→ **Exercise directions**:
Please return every line of the records below that holds the word "Detský".

### Records for this task

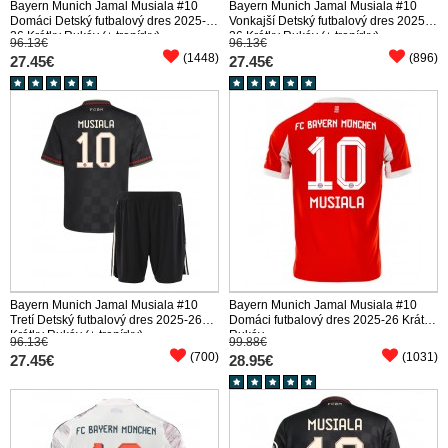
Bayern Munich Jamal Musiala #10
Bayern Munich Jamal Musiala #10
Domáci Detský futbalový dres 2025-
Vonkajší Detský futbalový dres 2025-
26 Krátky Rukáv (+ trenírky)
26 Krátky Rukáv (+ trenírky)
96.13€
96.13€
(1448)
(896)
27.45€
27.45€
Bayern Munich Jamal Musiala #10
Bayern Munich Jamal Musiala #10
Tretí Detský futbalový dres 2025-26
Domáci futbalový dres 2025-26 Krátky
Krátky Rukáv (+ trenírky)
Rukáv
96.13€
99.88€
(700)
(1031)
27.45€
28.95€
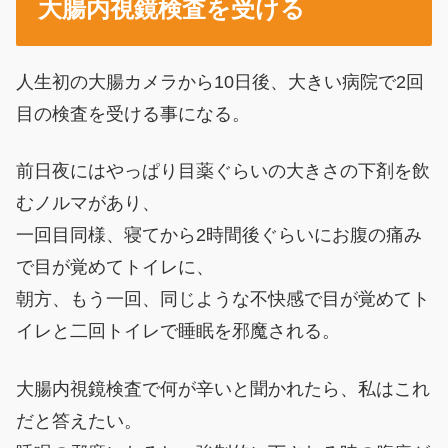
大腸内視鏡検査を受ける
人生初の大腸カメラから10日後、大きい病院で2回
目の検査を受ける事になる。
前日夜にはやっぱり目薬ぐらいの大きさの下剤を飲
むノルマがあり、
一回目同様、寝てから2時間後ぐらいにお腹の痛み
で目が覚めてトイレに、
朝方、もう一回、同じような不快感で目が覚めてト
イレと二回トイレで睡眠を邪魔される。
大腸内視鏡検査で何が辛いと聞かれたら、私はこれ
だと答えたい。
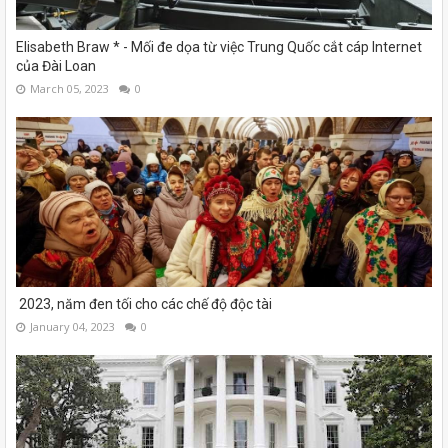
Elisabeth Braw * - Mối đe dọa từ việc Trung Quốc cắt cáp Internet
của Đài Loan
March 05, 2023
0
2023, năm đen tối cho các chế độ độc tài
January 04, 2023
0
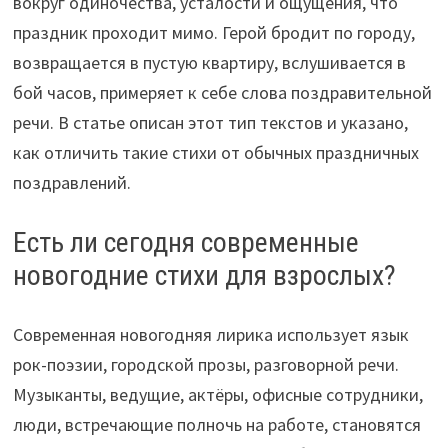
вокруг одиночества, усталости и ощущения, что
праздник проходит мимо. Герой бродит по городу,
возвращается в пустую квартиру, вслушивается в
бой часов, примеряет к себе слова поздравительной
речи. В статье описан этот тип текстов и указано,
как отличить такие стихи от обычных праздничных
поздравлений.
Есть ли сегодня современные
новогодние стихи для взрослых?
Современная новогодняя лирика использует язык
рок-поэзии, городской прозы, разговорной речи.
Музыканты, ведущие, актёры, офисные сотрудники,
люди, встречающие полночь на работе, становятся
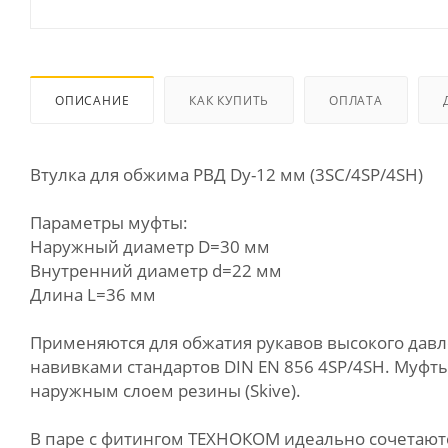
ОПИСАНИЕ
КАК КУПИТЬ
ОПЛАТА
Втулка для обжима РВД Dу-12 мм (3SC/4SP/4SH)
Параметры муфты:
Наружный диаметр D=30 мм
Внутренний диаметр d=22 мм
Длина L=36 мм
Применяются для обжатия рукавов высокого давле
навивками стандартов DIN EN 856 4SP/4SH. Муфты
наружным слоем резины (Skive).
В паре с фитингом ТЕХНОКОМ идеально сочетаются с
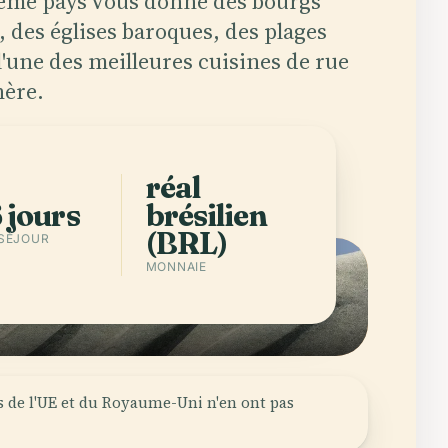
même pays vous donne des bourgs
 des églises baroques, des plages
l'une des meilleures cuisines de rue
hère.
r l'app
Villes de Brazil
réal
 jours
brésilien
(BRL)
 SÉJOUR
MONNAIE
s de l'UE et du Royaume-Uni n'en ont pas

######

→ **Response for this exercise**:
Domáci Detský futbalový dres 2025-
Vonkajší Detský futbalový dres 2025-
Tretí Detský futbalový dres 2025-26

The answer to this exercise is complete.